Electronics source listings
____

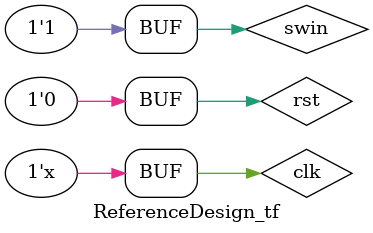
<source format=v>
`timescale 1ns / 1ps


module ReferenceDesign_tf;

	// Inputs
	reg clk;
	reg rst;
	reg swin;

	// Outputs
	wire [15:0] leds;

	// Instantiate the Unit Under Test (UUT)
	ReferenceDesign uut (
		.clk(clk), 
		.rst(rst), 
		.swin(swin), 
		.leds(leds)
	);

   always #5 clk = ~clk;
	
	initial begin
		// Initialize Inputs
		clk = 0;
		rst = 1;
		swin = 0;

		// Wait 100 ns for global reset to finish
		#100 rst = 0;
        
		// Add stimulus here

      #1000 swin = 1;
		repeat (20)
		   begin
			#30_000_000 swin = 0;
			#30_000_000 swin = 1;
			end
		
	end
      
endmodule


</source>
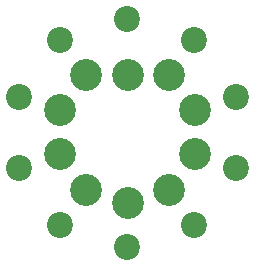
<source format=gbs>
G04 Layer_Color=16711935*
%FSLAX25Y25*%
%MOIN*%
G70*
G01*
G75*
%ADD14C,0.08661*%
%ADD15C,0.10630*%
D14*
X-98Y37902D02*
D03*
X-22434Y30644D02*
D03*
X-36239Y11644D02*
D03*
Y-11841D02*
D03*
X-22434Y-30841D02*
D03*
X-98Y-38098D02*
D03*
X22237Y-30841D02*
D03*
X36042Y-11841D02*
D03*
Y11644D02*
D03*
X22237Y30644D02*
D03*
D15*
X0Y19111D02*
D03*
X13885Y-19111D02*
D03*
X-13885D02*
D03*
X22466Y-7300D02*
D03*
X-22466D02*
D03*
X22466Y7300D02*
D03*
X-22466D02*
D03*
X13885Y19111D02*
D03*
X-13885D02*
D03*
X0Y-23622D02*
D03*
M02*

</source>
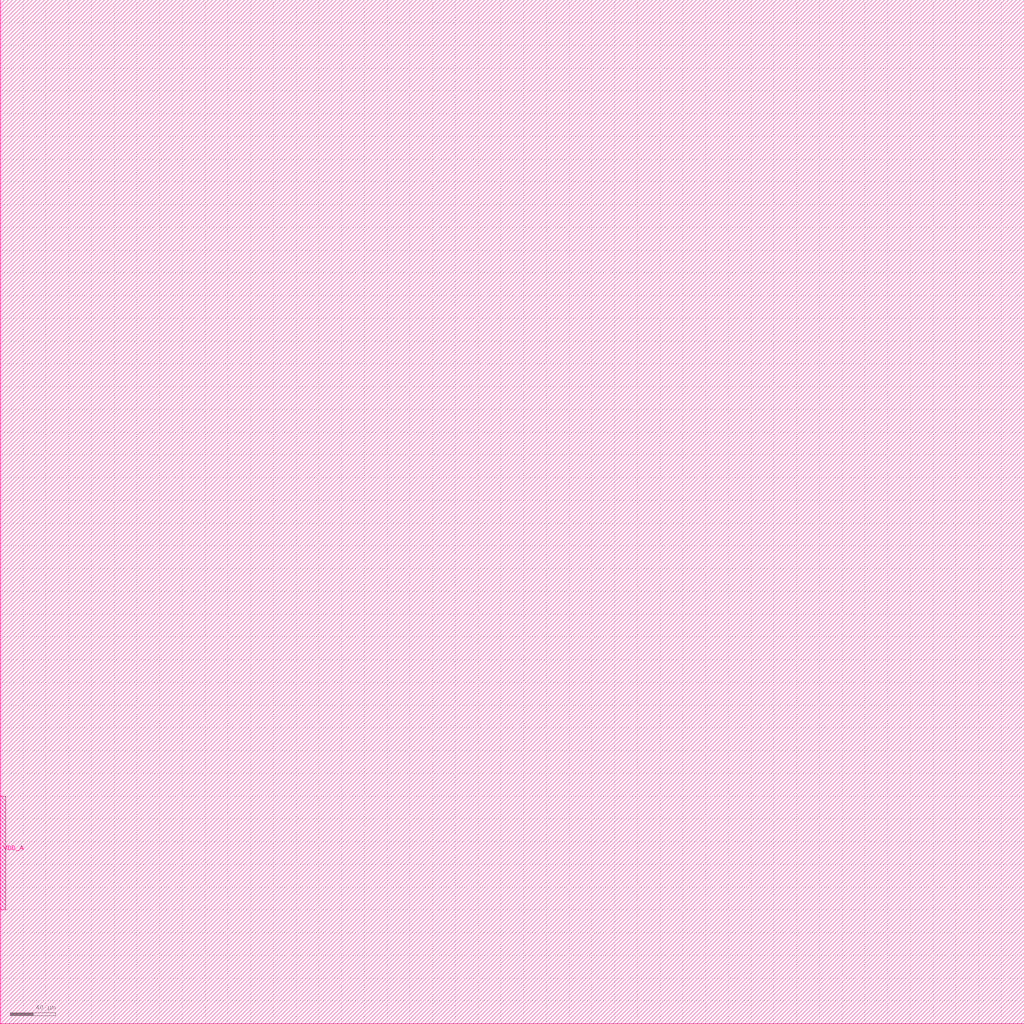
<source format=lef>
VERSION 5.5 ;
NAMESCASESENSITIVE ON ;
#BUSBITCHARS "d" ;
#DIVIDERCHAR "/" ;

SITE unit
  CLASS CORE ;
  SYMMETRY X Y ;
  SIZE 0.2 BY 1.8 ;
END unit


MACRO block1
  CLASS BLOCK ;
  ORIGIN 0 0 ;
  SIZE 1000 BY 500 ;
  SYMMETRY X Y R90 ;

  PIN VDD_A
    DIRECTION INOUT ;
    USE POWER ;
    PORT
    LAYER METAL2 ;
       RECT 0 10 5 60 ;
    LAYER METAL3 ;
       RECT 0 10 5 60 ;
    END 
  END VDD_A
  PIN VDD_B
    DIRECTION INOUT ;
    USE POWER ;
    PORT
    LAYER METAL2 ;
       RECT 0 200 5 250 ;
    LAYER METAL3 ;
       RECT 0 200 5 250 ;
    END
  END VDD_B

  OBS
    LAYER METAL1 ;
       RECT 0 0 1000 500 ;
    LAYER METAL2 ;
       RECT 0 0 1000 500 ;
    LAYER METAL3 ;
       RECT 0 0 1000 500 ;
  END
END block1
  
MACRO block2
  CLASS BLOCK ;
  ORIGIN 0 0 ;
  SIZE 700 BY 600 ;
  SYMMETRY X Y R90 ;

  PIN VDD_A
    DIRECTION INOUT ;
    USE POWER ;
    PORT
    LAYER METAL3 ;
       RECT 0 100 5 150 ;
    LAYER METAL4 ;
       RECT 0 100 5 150 ;
    END
  END VDD_A

  OBS
    LAYER METAL1 ;
       RECT 0 0 700 600 ;
    LAYER METAL2 ;
       RECT 0 0 700 600 ;
    LAYER METAL3 ;
       RECT 0 0 700 600 ;
    LAYER METAL4 ;
       RECT 0 0 700 600 ;
  END
END block2

MACRO block3
  CLASS BLOCK ;
  ORIGIN 0 0 ;
  SIZE 500 BY 500 ;
  SYMMETRY X Y R90 ;

  PIN VDD_A
    DIRECTION INOUT ;
    USE POWER ;
    PORT
    LAYER METAL5 ;
       RECT 0 50 5 100 ;
    END
  END VDD_A

  OBS
    LAYER METAL5 ;
       RECT 0 0 500 500 ;
  END
END block3

MACRO block4
  CLASS BLOCK ;
  ORIGIN 0 0 ;
  SIZE 200 BY 200 ;
  SYMMETRY X Y R90 ;

  PIN VDD_A
    DIRECTION INOUT ;
    USE POWER ;
    PORT
    LAYER METAL3 ;
       RECT 0 80 5 120 ;
    LAYER METAL4 ;
       RECT 0 80 5 120 ;
    END
  END VDD_A

  OBS
    LAYER METAL1 ;
       RECT 0 0 200 200 ;
    LAYER METAL2 ;
       RECT 0 0 200 200 ;
    LAYER METAL3 ;
       RECT 0 0 200 200 ;
    LAYER METAL4 ;
       RECT 0 0 200 200 ;
  END
END block4

MACRO block5
  CLASS BLOCK ;
  ORIGIN 0 0 ;
  SIZE 200 BY 1000 ;
  SYMMETRY X Y R90 ;

  PIN VDD_A
    DIRECTION INOUT ;
    USE POWER ;
    PORT
    LAYER METAL3 ;
       RECT 0 200 5 250 ;
    LAYER METAL4 ;
       RECT 0 200 5 250 ;
    END
  END VDD_A
  PIN VDD_B
    DIRECTION INOUT ;
    USE POWER ;
    PORT
    LAYER METAL3 ;
       RECT 0 400 5 450 ;
    LAYER METAL4 ;
       RECT 0 400 5 450 ;
    END
  END VDD_B

  OBS
    LAYER METAL1 ;
       RECT 0 0 200 1000 ;
    LAYER METAL2 ;
       RECT 0 0 200 1000 ;
    LAYER METAL3 ;
       RECT 0 0 200 1000 ;
    LAYER METAL4 ;
       RECT 0 0 200 1000 ;
  END
END block5

MACRO block6
  CLASS BLOCK ;
  ORIGIN 0 0 ;
  SIZE 900 BY 900 ;
  SYMMETRY X Y R90 ;

  PIN VDD_A
    DIRECTION INOUT ;
    USE POWER ;
    PORT
    LAYER METAL6 ;
       RECT 0 100 5 200 ;
    END
  END VDD_A

  OBS
    LAYER METAL6 ;
       RECT 0 0 900 900 ;
  END
END block6

MACRO block7
  CLASS BLOCK ;
  ORIGIN 0 0 ;
  SIZE 100 BY 200 ;
  SYMMETRY X Y R90 ;

  PIN VDD_A
    DIRECTION INOUT ;
    USE POWER ;
    PORT
    LAYER METAL5 ;
       RECT 0 50 5 70 ;
    LAYER METAL6 ;
       RECT 0 50 5 70 ;
    END
  END VDD_A

  OBS
    LAYER METAL1 ;
       RECT 0 0 100 200 ;
    LAYER METAL2 ;
       RECT 0 0 100 200 ;
    LAYER METAL3 ;
       RECT 0 0 100 200 ;
    LAYER METAL4 ;
       RECT 0 0 100 200 ;
    LAYER METAL5 ;
       RECT 0 0 100 200 ;
    LAYER METAL6 ;
       RECT 0 0 100 200 ;
  END
END block7

MACRO block8
  CLASS BLOCK ;
  ORIGIN 0 0 ;
  SIZE 50 BY 300 ;
  SYMMETRY X Y R90 ;

  PIN VDD_A
    DIRECTION INOUT ;
    USE POWER ;
    PORT
    LAYER METAL5 ;
       RECT 0 50 5 70 ;
    LAYER METAL6 ;
       RECT 0 50 5 70 ;
    END
  END VDD_A

  OBS
    LAYER METAL1 ;
       RECT 0 0 50 300 ;
    LAYER METAL2 ;
       RECT 0 0 50 300 ;
    LAYER METAL3 ;
       RECT 0 0 50 300 ;
    LAYER METAL4 ;
       RECT 0 0 50 300 ;
    LAYER METAL5 ;
       RECT 0 0 50 300 ;
    LAYER METAL6 ;
       RECT 0 0 50 300 ;
  END
END block8


MACRO block9
  CLASS BLOCK ;
  ORIGIN 0 0 ;
  SIZE 250 BY 700 ;
  SYMMETRY X Y R90 ;

  PIN VDD_A
    DIRECTION INOUT ;
    USE POWER ;
    PORT
    LAYER METAL5 ;
       RECT 0 150 5 180 ;
    LAYER METAL6 ;
       RECT 0 150 5 180 ;
    END
  END VDD_A
  PIN VDD_B
    DIRECTION INOUT ;
    USE POWER ;
    PORT
    LAYER METAL5 ;
       RECT 0 250 5 280 ;
    LAYER METAL6 ;
       RECT 0 250 5 280 ;
    END
  END VDD_B
  PIN VDD_C
    DIRECTION INOUT ;
    USE POWER ;
    PORT
    LAYER METAL5 ;
       RECT 0 350 5 380 ;
    LAYER METAL6 ;
       RECT 0 350 5 380 ;
    END
  END VDD_C
  PIN VDD_D
    DIRECTION INOUT ;
    USE POWER ;
    PORT
    LAYER METAL5 ;
       RECT 0 450 5 480 ;
    LAYER METAL6 ;
       RECT 0 450 5 480 ;
    END
  END VDD_D
  PIN VDD_E
    DIRECTION INOUT ;
    USE POWER ;
    PORT
    LAYER METAL5 ;
       RECT 0 550 5 580 ;
    LAYER METAL6 ;
       RECT 0 550 5 580 ;
    END
  END VDD_E

  OBS
    LAYER METAL1 ;
       RECT 0 0 250 700 ;
    LAYER METAL2 ; 
       RECT 0 0 250 700 ;
    LAYER METAL3 ; 
       RECT 0 0 250 700 ;
    LAYER METAL4 ;
       RECT 0 0 250 700 ;
    LAYER METAL5 ;
       RECT 0 0 250 700 ;
    LAYER METAL6 ;
       RECT 0 0 250 700 ;
  END  
END block9


END LIBRARY

</source>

____

Return the opening line of the data above and every line after it up to and including the line that holds "#100 rst = 0;"; pictures stay out.

<source format=v>
`timescale 1ns / 1ps


module ReferenceDesign_tf;

	// Inputs
	reg clk;
	reg rst;
	reg swin;

	// Outputs
	wire [15:0] leds;

	// Instantiate the Unit Under Test (UUT)
	ReferenceDesign uut (
		.clk(clk), 
		.rst(rst), 
		.swin(swin), 
		.leds(leds)
	);

   always #5 clk = ~clk;
	
	initial begin
		// Initialize Inputs
		clk = 0;
		rst = 1;
		swin = 0;

		// Wait 100 ns for global reset to finish
		#100 rst = 0;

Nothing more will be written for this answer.